* _Check your understanding_
a. According to the cosmology passage, what does the Hubble parameter H0 control?
b. Quote the cosmology passage word for word, beginning at the words "The Future of our Universe (Part" and stopping after "to the current cosmological state.".
c. Extend the cosmology passage, picking up after its final sentence.

== Text excerpt

The Future of our Universe (Part 1)

Cosmology and String Theory: The Future of our Universe

In order to solve the equations of general relativity, and therefore to be able to predict the future behavior of the cosmic space-time geometry, it is essential to have a precise knowledge of at least three parameters peculiar to the current cosmological state.

For instance, (1) the current average energy density at cosmological scales, (2) the corresponding equation of state, i.e., the average pressure of the dominant cosmological sources, and (3) the current value of the average spatial curvature. Note that the third requirement does not refer to the full, space-time curvature, but rather to the curvature of the geometric manifold obtained by taking a spatial “slice” of the Universe at a given time.

It should be stressed that the three reference parameters could be different from the ones just mentioned. In the context of the standard cosmological model, in particular, the equation of state is fixed by assuming that the average current pressure is zero. Then, a measurement of the energy density alone is enough to determine the spatial curvature, which turns out to be positive, negative, or zero depending on whether the energy density is higher than, equal to, or smaller than a certain value called the critical density (about 10^−29 g per cubic centimeter). However, in order to fix the critical density, and compare its value with the present density, we need to determine a third characteristic parameter of our epoch: the Hubble parameter H0, the one controlling (to a first approximation) the present recession velocity of the galaxies.

Given H0, the cosmological energy density, and the pressure (the latter assumed to be zero) as three independent parameters, the standard model can then unambiguously establish whether we live in a Universe that will remain forever in a state of decelerated expansion (critical density, zero spatial curvature), progressively approach the flat and empty Minkowski space (sub-critical density, negative spatial curvature), or stop expanding and subsequently recollapse (super-critical density, positive spatial curvature).

To test the standard model, and hence decide indirectly which fate among the various possibilities the Universe is going to realise, astronomers and astrophysicists have employed all their skills to obtain more and more accurate measurements of the observable quantities characterizing the current cosmological state. Those observational developments brought a first surprise about thirty years ago, one that forced us to consider a first modification of the simplest, original form of the standard model.

The standard model originally assumed that the type of matter that currently represents the dominant form of energy over cosmological scales should be made of atoms, and in particular protons and neutrons present in their nuclei, contained not only in the planets and stars but also (with great abundance) in the dust filling the galactic and intergalactic space. We may synthetically refer to this type of matter as baryonic matter, since the baryons are a class of “heavy” elementary particles, having the proton itself as the most fundamental and stable component.

READ:  The Universe Before the Big Bang: Quantum Cosmology (Part 1)

====
== Data for analysis

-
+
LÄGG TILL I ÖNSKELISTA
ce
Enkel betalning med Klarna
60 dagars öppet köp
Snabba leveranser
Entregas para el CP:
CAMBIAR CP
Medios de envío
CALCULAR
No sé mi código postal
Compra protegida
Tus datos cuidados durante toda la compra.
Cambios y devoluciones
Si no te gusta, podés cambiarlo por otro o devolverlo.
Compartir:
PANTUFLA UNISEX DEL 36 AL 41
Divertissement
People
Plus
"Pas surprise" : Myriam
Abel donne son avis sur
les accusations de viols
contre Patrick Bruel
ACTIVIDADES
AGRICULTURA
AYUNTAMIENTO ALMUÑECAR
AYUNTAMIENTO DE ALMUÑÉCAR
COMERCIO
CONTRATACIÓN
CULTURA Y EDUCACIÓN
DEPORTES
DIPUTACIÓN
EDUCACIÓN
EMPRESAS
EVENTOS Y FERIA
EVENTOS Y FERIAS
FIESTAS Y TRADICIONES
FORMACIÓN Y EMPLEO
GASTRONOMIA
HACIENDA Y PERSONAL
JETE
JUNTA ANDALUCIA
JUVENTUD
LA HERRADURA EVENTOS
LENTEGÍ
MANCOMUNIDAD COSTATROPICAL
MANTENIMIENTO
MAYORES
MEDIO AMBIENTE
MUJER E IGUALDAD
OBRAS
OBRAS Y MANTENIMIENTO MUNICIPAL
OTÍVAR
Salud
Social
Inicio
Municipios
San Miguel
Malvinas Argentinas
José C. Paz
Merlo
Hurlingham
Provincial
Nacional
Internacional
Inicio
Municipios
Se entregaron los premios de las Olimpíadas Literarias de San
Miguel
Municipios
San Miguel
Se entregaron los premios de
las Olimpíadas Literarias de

====

* _Answers per task_
a. To a first approximation, it controls the present recession velocity of the galaxies.

b.
The Future of our Universe (Part 1)

Cosmology and String Theory: The Future of our Universe

In order to solve the equations of general relativity, and therefore to be able to predict the future behavior of the cosmic space-time geometry, it is essential to have a precise knowledge of at least three parameters peculiar to the current cosmological state.

c.
Why should baryons represent the currently dominating component of the cosmic energy? The answer is simple. Since baryons are heavy particles, as the Universe becomes progressively colder their kinetic energy becomes negligible, i.e., they become non- relativistic, almost static particles which can on average be de- scribed in terms of a zero-pressure gas. Then, according to the Einstein equations, their energy density decreases with time as the reciprocal of the volume, i.e., the reciprocal of the third power of the spatial radius. On the other hand, the energy density of relativistic particles – hence that of radiation – decreases more rapidly, as the reciprocal of the fourth power of the radius (see Chap. 2).

This implies that, as the Universe has expanded, the radiation energy density has been diluted much faster than the baryonic energy density, and today should have become a subdominant component of the fluid filling the Universe on cosmological scales.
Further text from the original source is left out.